Verkehr? Rush hour? Vergessen Sie es! Auf Lanai gibt es keine einzige Ampel – und genau so mögen es die rund 3.000 Einwohner. Tatsächlich sind auf Lanai nur ca. 50 Kilometer Straßen befestigt. Ansonsten herrschen Schotterstraßen vor, die man mit einem gemieteten Geländewagen erkunden kann. Die zeitlose Landschaft ist zum größten Teil unberührt und bietet so einen Einblick in das Lanai von einst.
Lanai war ein unabhängiges Land, bis König Kamehameha I. im Jahr 1810 die Inseln Hawaiis zu einem Königreich vereinte. Die im Süden gelegene Ruinen der Sommerresidenz, die der König gerne zum Angeln aufsuchte, kann man noch immer besichtigen.
Nachdem der Kontakt zum Festland und den USA hergestellt war, wurde Lanai zu einem bedeutenden Zentrum der Rinderzucht. Als Manager der großen Rinderfarm hinterließ George Munro bis heute sichtbare Spuren in der Landschaft, indem er die erste der heute so zahlreichen Cook-Kiefern auf der Insel pflanzte. Später wurde Lanai unter der Führung von James Dole das wichtigste Anbaugebiet für Ananas überhaupt. Doles Vermächtnis lebt heute noch fort. So gibt es noch immer das Hotel, das Dole für die Manager und VIPs, die die Insel besuchten, errichten ließ. Dieses historische Gasthaus befindet sich direkt über dem Dole Park in Lanai City.
Es lohnt sich, den Inselbesuch mit einem Abstecher nach Hulopoe Bay an der Südküste Lanais zu beginnen. Hulopoe Beach bietet fantastische Möglichkeiten zum Schnorcheln und Sonnenbaden, und mit ein wenig Glück kann man von hier aus Delfine bei ihren „Kunststücken“ beobachten. Eine kurze Wanderung führt vom Strand zu einem Wahrzeichen Lanais, dem Puu Pehe (Sweetheart Rock).
Nach dem Besuch von Lanai City sollte man zum indest einen Teil des Munro-Wanderweges (benannt nach besagtem Rinderbaron) zu Fuß zurücklegen. Dieser geschlungene Weg führt durch den Regenwald bis hoch zur Spitze des 1027 Meter hohen Lanaihale, Lanais einzigem Berg. Diejenigen die die knapp 13 Kilometer schaffen, werden mit einem wunderschönen Blick auf die gesamte Insel und das Meer belohnt.
Der „Garten der Götter“, der im Nordwesten des riesigen Kanepuu-Naturschutzgebiets liegt, hat eine bizarre Fels- und Bergandschaft, der das Gelände seinen Namen verdankt. Faszinierende Bergformationen, die in allen erdenklichen Rottönen schillern, wirken wie von Geisterhand hier aufgestellt. Legenden erzählen von einem Wettstreits zwischen altehrwürdigen Priestern in grauer Vorzeit, bei dem die Erde von Keahiakawelo verbrannte, was die Ursache für den feuerroten Steingarten gewesen sein soll.

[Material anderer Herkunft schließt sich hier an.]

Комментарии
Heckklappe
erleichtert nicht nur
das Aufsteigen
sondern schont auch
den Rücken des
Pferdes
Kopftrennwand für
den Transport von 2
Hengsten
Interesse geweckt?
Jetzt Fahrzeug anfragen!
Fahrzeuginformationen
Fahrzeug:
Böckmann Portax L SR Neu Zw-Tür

Und wer tauchen möchte, dem seien die „Kathedralen“ empfohlen: Dieser Tauchort vor der Südküste Lanais bietet eine einmalige Unterwasserlandschaft. Der Name erklärt sich aus den unter Wasser liegenden Kammern und Höhlen, in denen Hunderte von verschiedenen Fischarten und andere Meeresbewohner, wie zum Beispiel Oktopuses, blau-gestreifte Schnapperfische und Korallenfische, heimisch sind. Ein erfahrener Taucher kann hier Stunden damit verbringen, die vielen Ecken und Winkel zu erforschen. Vom Niveau her eher einfach sind die „Kathedralen“ aber auch für Tauchanfänger geeignet.